* [REQUEST]:
Retype the text of each data item below line by line, keeping every word, number, and punctuation mark unchanged.

(DATASET ENTRIES Opens)

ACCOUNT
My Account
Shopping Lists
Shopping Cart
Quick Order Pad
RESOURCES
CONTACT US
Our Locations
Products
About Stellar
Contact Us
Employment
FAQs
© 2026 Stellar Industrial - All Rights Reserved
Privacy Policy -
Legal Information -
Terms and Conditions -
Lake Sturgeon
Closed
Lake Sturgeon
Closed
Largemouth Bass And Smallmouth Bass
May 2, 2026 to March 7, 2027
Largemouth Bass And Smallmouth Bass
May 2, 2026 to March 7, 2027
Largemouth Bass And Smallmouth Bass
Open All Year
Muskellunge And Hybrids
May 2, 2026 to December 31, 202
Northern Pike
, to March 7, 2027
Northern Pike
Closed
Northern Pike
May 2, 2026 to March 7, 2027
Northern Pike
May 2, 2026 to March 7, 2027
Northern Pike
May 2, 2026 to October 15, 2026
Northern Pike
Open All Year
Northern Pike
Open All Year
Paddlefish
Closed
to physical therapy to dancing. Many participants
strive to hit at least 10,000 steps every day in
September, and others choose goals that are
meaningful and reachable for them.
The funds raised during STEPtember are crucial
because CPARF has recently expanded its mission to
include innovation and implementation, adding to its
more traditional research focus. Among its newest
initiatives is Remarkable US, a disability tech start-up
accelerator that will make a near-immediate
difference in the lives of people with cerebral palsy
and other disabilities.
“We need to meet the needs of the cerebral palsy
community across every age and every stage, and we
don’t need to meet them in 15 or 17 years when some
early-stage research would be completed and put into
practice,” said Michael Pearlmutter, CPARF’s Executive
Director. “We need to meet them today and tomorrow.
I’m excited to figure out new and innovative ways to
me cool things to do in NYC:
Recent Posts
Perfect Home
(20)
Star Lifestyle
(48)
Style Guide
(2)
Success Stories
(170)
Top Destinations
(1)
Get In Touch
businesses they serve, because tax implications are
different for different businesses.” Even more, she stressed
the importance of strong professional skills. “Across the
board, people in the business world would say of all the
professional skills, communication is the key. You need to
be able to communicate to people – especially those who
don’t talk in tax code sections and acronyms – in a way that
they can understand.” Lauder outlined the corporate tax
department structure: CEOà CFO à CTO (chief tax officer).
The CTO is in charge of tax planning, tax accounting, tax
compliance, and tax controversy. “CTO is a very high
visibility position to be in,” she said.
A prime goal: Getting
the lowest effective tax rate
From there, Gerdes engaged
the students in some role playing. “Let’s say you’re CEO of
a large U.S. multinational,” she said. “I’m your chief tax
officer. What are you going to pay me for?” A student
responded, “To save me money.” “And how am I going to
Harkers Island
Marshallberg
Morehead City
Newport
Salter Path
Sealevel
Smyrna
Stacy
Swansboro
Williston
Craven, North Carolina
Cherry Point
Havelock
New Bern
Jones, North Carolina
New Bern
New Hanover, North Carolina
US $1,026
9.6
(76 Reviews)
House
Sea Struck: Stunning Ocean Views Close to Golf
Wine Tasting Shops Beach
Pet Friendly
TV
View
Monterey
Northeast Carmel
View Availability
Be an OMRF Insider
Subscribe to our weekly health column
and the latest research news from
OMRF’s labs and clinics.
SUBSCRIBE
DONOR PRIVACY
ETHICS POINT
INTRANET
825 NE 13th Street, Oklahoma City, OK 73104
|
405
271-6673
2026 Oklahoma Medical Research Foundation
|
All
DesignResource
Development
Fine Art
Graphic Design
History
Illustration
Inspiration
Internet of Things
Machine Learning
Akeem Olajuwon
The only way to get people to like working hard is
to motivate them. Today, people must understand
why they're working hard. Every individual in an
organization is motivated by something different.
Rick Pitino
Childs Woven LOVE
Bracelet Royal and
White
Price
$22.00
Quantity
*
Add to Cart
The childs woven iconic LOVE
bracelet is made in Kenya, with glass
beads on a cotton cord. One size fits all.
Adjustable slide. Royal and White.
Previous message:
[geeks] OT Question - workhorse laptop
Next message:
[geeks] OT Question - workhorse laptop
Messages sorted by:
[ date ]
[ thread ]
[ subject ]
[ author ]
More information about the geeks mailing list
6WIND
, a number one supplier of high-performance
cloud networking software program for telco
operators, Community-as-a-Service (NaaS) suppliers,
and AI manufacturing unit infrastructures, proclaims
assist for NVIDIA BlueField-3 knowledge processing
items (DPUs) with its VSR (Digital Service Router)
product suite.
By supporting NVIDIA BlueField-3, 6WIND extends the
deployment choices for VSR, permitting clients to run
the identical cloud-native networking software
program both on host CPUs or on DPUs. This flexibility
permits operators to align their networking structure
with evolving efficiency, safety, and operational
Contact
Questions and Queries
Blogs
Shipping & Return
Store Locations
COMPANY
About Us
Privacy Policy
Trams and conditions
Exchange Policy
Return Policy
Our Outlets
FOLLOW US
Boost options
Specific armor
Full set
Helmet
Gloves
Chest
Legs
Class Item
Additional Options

(DATASET ENTRIES Closes)

* [RESPONSE]:
ACCOUNT
My Account
Shopping Lists
Shopping Cart
Quick Order Pad
RESOURCES
CONTACT US
Our Locations
Products
About Stellar
Contact Us
Employment
FAQs
© 2026 Stellar Industrial - All Rights Reserved
Privacy Policy -
Legal Information -
Terms and Conditions -
Lake Sturgeon
Closed
Lake Sturgeon
Closed
Largemouth Bass And Smallmouth Bass
May 2, 2026 to March 7, 2027
Largemouth Bass And Smallmouth Bass
May 2, 2026 to March 7, 2027
Largemouth Bass And Smallmouth Bass
Open All Year
Muskellunge And Hybrids
May 2, 2026 to December 31, 202
Northern Pike
, to March 7, 2027
Northern Pike
Closed
Northern Pike
May 2, 2026 to March 7, 2027
Northern Pike
May 2, 2026 to March 7, 2027
Northern Pike
May 2, 2026 to October 15, 2026
Northern Pike
Open All Year
Northern Pike
Open All Year
Paddlefish
Closed
to physical therapy to dancing. Many participants
strive to hit at least 10,000 steps every day in
September, and others choose goals that are
meaningful and reachable for them.
The funds raised during STEPtember are crucial
because CPARF has recently expanded its mission to
include innovation and implementation, adding to its
more traditional research focus. Among its newest
initiatives is Remarkable US, a disability tech start-up
accelerator that will make a near-immediate
difference in the lives of people with cerebral palsy
and other disabilities.
“We need to meet the needs of the cerebral palsy
community across every age and every stage, and we
don’t need to meet them in 15 or 17 years when some
early-stage research would be completed and put into
practice,” said Michael Pearlmutter, CPARF’s Executive
Director. “We need to meet them today and tomorrow.
I’m excited to figure out new and innovative ways to
me cool things to do in NYC:
Recent Posts
Perfect Home
(20)
Star Lifestyle
(48)
Style Guide
(2)
Success Stories
(170)
Top Destinations
(1)
Get In Touch
businesses they serve, because tax implications are
different for different businesses.” Even more, she stressed
the importance of strong professional skills. “Across the
board, people in the business world would say of all the
professional skills, communication is the key. You need to
be able to communicate to people – especially those who
don’t talk in tax code sections and acronyms – in a way that
they can understand.” Lauder outlined the corporate tax
department structure: CEOà CFO à CTO (chief tax officer).
The CTO is in charge of tax planning, tax accounting, tax
compliance, and tax controversy. “CTO is a very high
visibility position to be in,” she said.
A prime goal: Getting
the lowest effective tax rate
From there, Gerdes engaged
the students in some role playing. “Let’s say you’re CEO of
a large U.S. multinational,” she said. “I’m your chief tax
officer. What are you going to pay me for?” A student
responded, “To save me money.” “And how am I going to
Harkers Island
Marshallberg
Morehead City
Newport
Salter Path
Sealevel
Smyrna
Stacy
Swansboro
Williston
Craven, North Carolina
Cherry Point
Havelock
New Bern
Jones, North Carolina
New Bern
New Hanover, North Carolina
US $1,026
9.6
(76 Reviews)
House
Sea Struck: Stunning Ocean Views Close to Golf
Wine Tasting Shops Beach
Pet Friendly
TV
View
Monterey
Northeast Carmel
View Availability
Be an OMRF Insider
Subscribe to our weekly health column
and the latest research news from
OMRF’s labs and clinics.
SUBSCRIBE
DONOR PRIVACY
ETHICS POINT
INTRANET
825 NE 13th Street, Oklahoma City, OK 73104
|
405
271-6673
2026 Oklahoma Medical Research Foundation
|
All
DesignResource
Development
Fine Art
Graphic Design
History
Illustration
Inspiration
Internet of Things
Machine Learning
Akeem Olajuwon
The only way to get people to like working hard is
to motivate them. Today, people must understand
why they're working hard. Every individual in an
organization is motivated by something different.
Rick Pitino
Childs Woven LOVE
Bracelet Royal and
White
Price
$22.00
Quantity
*
Add to Cart
The childs woven iconic LOVE
bracelet is made in Kenya, with glass
beads on a cotton cord. One size fits all.
Adjustable slide. Royal and White.
Previous message:
[geeks] OT Question - workhorse laptop
Next message:
[geeks] OT Question - workhorse laptop
Messages sorted by:
[ date ]
[ thread ]
[ subject ]
[ author ]
More information about the geeks mailing list
6WIND
, a number one supplier of high-performance
cloud networking software program for telco
operators, Community-as-a-Service (NaaS) suppliers,
and AI manufacturing unit infrastructures, proclaims
assist for NVIDIA BlueField-3 knowledge processing
items (DPUs) with its VSR (Digital Service Router)
product suite.
By supporting NVIDIA BlueField-3, 6WIND extends the
deployment choices for VSR, permitting clients to run
the identical cloud-native networking software
program both on host CPUs or on DPUs. This flexibility
permits operators to align their networking structure
with evolving efficiency, safety, and operational
Contact
Questions and Queries
Blogs
Shipping & Return
Store Locations
COMPANY
About Us
Privacy Policy
Trams and conditions
Exchange Policy
Return Policy
Our Outlets
FOLLOW US
Boost options
Specific armor
Full set
Helmet
Gloves
Chest
Legs
Class Item
Additional Options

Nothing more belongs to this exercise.